The session, focused on Regional Collaboration and Identity, is one of 10 such work groups with meetings being held around the region. The session was a forum for the local community to have their voices heard and their ideas recorded, with the hope that plans for economic recovery will bubble up from the grassroots instead of trickling down from Frankfort.


Attendees included representatives from several Area Development Districts, Prestonsburg city council, the Floyd County Chamber of Commerce, Big Sandy Community and Technical College, the University of Pikeville, local businesses, several media institutions, the East Kentucky Concentrated Employment Program, the Kentucky Innovation Network, and Kentucky’s Department for Local Government, as well as numerous concerned citizens, including some who are unemployed despite a wealth of experience and education.


Tony Wilder, a 2008 appointee of Gov. Steve Beshear to be the Commissioner of the Department for Local Government, told attendees, “Your governor is really passionate about this.”


The evening’s discussion revolved around Eastern Kentucky’s unique cultural identity, our underutilized assets, and the roadblocks to getting the region as a whole to collaborate for a common goal.


Participants commonly cited the seemingly arbitrary county lines as a hurdle for a regional effort, but our reclaimed mine lands as a resource ready to be exploited. Our remote location was seen as a hindrance to attracting new industries like manufacturing, while our subpar broadband infrastructure is restricting our ability to draw high-tech jobs.

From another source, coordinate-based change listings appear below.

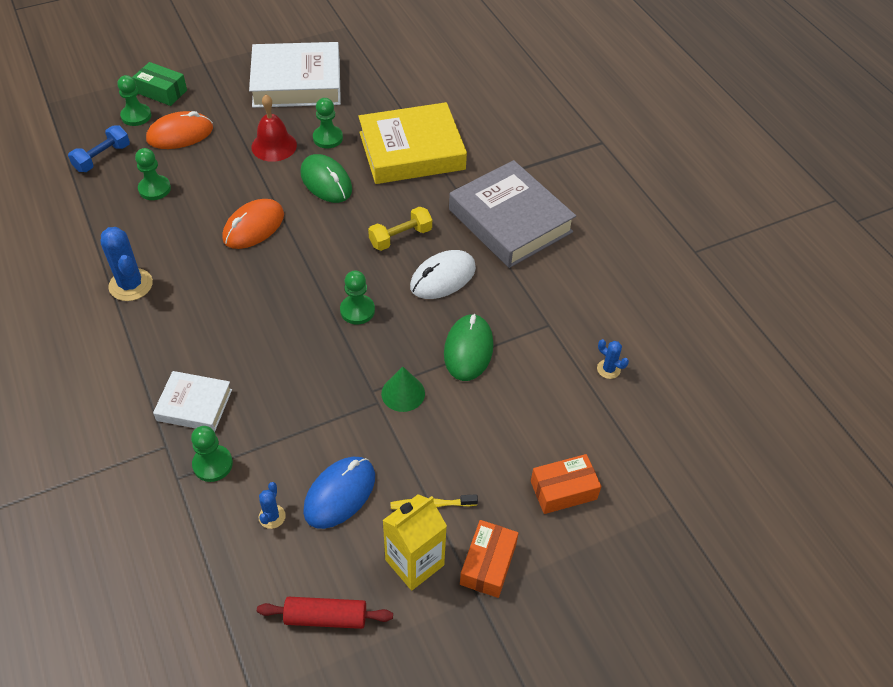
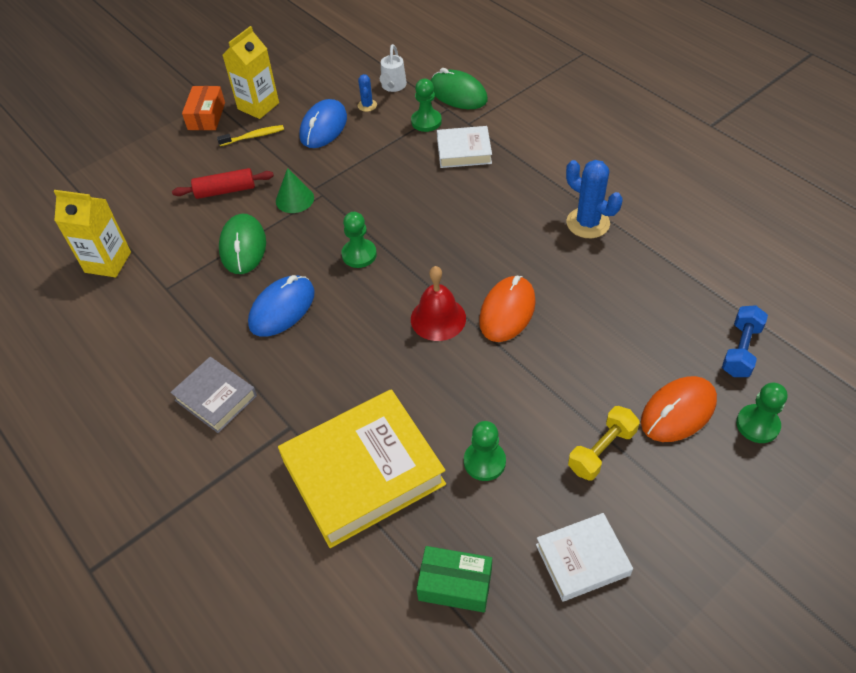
camera: 170 degrees right, 0 degrees up
green box [132,62,187,106] -> green box moved to [416,546,492,613]
green pawn [135,148,171,200] -> none
white book [249,42,341,108] -> white book [536,513,633,602], size x0.53
red bell [251,95,297,162] -> red bell moved to [411,266,466,341]
red rolling pin [257,597,393,629] -> red rolling pin moved to [172,168,274,199]
green mouse [300,154,352,203] -> green mouse moved to [430,68,488,109]
yellow dumbbell [368,207,432,251] -> yellow dumbbell moved to [568,406,640,481]
white mouse [410,250,476,299] -> blue mouse [248,275,315,337]
grey book [449,160,576,268] -> grey book [170,357,257,433], size x0.53
orange box [531,454,601,514] -> none
blue cactus [597,339,629,379] -> yellow carton [54,190,131,277]
none -> white watering can [380,44,407,92]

At the same time, we have a region with indisputable natural beauty and a workforce brimming with tenacity and ingenuity.


Listening sessions like this one—and those with a focus on other areas of economic development, including business, education, health, and infrastructure to name only a few—are being held frequently in the coming weeks in different cities. All ideas will be compiled in a comprehensive report, due out in August.


On Thursday alone, a tourism-focused work group will meet at the Mountain Arts Center in Prestonsburg at 10 a.m., and agriculture-themed work groups will be meeting at 6 p.m. in Whitesburg and 7 p.m. in Louisa. A calendar of upcoming sessions and a bounty of additional information can be found at the SOAR initiative’s new website, soar-ky.org.